Saturday, March 9, 2013

Acrostic weekend (Sunday brunch: March 10, 2013)

Hope you like acrostics, since both the Times and the Wall Street Journal have them this week.  The Times puzzle is behind the paywall, but Deb Amlen's blog post with Hex's comments aren't.  Deb is also blogging from the American Crossword Puzzle Tournament this weekend.

The Wall Street Journal acrostic is by Mike Shenk.  I haven't solved it yet since the Java version was missing.  They use a weird publishing service for the acrostics, so you may find the PDF easier to work with.

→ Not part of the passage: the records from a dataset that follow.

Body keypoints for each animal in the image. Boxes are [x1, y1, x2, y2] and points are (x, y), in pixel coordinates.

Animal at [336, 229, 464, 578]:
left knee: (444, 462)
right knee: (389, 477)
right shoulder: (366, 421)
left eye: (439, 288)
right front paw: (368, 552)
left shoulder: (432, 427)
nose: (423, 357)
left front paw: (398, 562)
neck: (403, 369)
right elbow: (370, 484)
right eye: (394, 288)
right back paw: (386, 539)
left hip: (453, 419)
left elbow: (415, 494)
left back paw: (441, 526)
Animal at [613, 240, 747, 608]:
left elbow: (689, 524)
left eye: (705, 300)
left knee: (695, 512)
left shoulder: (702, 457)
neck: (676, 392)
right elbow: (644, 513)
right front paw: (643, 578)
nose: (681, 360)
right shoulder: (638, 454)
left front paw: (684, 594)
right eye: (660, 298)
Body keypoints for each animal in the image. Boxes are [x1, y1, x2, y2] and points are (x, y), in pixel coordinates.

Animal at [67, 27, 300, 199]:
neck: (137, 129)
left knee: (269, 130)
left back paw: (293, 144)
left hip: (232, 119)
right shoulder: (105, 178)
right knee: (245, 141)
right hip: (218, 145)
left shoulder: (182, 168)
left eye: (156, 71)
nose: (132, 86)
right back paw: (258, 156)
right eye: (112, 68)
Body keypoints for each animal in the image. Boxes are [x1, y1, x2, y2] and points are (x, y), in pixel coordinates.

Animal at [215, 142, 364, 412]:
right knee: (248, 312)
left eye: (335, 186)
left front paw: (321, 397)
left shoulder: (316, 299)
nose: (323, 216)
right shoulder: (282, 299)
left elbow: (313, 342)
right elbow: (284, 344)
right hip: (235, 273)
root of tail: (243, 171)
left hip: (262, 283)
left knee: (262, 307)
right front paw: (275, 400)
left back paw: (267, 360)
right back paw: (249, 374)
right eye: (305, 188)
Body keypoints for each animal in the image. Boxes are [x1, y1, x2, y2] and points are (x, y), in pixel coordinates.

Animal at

So since we have those acrostics, let's look at another source: LyrAcrostics by Dr. Awkward.  The good doctor has been constructing since 2004.  Puzzles come out on an irregular schedule, about ten a year, but with that much of a backfile, you could spend a good amount of time solving them.  The feature is that the quotes are song lyrics, so you might find yourself humming along.

Two things about these puzzles prevent me from giving them top marks, even if there were a Java version available.  First, knowing that the quotes are from song lyrics make them easy to get, even if they're from a genre that you're not big on.  The world of books from which most acrostic quotes are taken is much bigger and less predictable.  Too often, it's like the Wheel of Fortune TV game show, where you're trying to see how few letters you need to solve the puzzle.  Second, Dr. Awkward favors one-word clues.  While that makes the puzzle less easy to solve, it takes out room for cleverness.

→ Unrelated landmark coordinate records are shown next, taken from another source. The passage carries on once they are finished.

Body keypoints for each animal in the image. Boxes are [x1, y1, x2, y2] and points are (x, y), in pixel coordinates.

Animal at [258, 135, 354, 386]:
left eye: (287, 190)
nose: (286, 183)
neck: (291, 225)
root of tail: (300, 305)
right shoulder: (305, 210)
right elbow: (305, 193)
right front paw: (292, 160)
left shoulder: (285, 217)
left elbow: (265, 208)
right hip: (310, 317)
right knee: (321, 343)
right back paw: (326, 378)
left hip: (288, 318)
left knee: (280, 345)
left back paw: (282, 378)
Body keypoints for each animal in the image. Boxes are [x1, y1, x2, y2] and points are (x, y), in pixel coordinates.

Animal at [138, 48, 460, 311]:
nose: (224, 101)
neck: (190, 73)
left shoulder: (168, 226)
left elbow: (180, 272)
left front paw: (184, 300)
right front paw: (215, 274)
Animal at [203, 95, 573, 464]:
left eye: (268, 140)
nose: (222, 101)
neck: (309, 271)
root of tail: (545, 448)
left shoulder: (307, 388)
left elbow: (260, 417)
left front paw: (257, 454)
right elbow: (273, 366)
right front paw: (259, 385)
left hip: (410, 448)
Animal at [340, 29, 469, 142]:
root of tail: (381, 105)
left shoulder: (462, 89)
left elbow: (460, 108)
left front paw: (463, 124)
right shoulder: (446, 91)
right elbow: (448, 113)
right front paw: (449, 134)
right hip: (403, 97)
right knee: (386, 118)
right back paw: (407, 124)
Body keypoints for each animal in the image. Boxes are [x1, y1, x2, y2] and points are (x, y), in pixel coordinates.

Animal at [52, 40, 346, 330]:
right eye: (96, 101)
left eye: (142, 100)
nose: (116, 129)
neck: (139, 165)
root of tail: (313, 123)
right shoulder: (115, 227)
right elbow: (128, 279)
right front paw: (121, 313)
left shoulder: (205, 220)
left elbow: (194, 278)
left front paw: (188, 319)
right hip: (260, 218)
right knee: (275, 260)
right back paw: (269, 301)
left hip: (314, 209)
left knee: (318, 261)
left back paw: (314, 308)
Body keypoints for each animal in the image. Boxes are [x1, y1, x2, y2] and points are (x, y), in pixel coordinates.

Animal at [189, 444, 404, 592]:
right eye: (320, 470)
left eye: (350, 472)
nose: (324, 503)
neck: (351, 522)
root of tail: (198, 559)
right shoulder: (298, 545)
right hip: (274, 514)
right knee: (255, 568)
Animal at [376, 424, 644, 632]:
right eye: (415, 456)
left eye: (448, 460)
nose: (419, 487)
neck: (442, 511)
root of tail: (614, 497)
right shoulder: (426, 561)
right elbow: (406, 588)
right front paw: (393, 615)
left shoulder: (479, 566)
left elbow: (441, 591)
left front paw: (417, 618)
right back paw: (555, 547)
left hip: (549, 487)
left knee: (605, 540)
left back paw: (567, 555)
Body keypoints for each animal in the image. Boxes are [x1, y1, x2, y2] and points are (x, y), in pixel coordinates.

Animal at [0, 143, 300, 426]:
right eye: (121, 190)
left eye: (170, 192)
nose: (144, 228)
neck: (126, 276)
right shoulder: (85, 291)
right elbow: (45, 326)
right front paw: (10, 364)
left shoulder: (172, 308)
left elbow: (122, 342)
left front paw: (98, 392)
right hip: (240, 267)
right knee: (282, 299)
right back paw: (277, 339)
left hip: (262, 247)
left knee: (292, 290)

By contrast, Shenk's puzzle has fewer, longer word answers, with some of them being interesting littl bits of trivia (Hex do that in their acrostics) rather than just vocabulary exercises.  They're a steady solve rather than the alternate racing and head-scratching of the LyrAcrostics.

At least there's one cryptic to solve this weekend thanks to Hex and the National Post.  Savor it to the core.  If you need more cryptics, there's the Trip Payne archive we visited about a couple of weeks ago.

Elsewhere in the catching-up department, Patrick Berry's Kickstarter project: The Crypt, has reached its goal so Patrick is finalizing the puzzles to send out next month.  There's still time for you to contribute, and now you know the project is a go, so stop by and join it.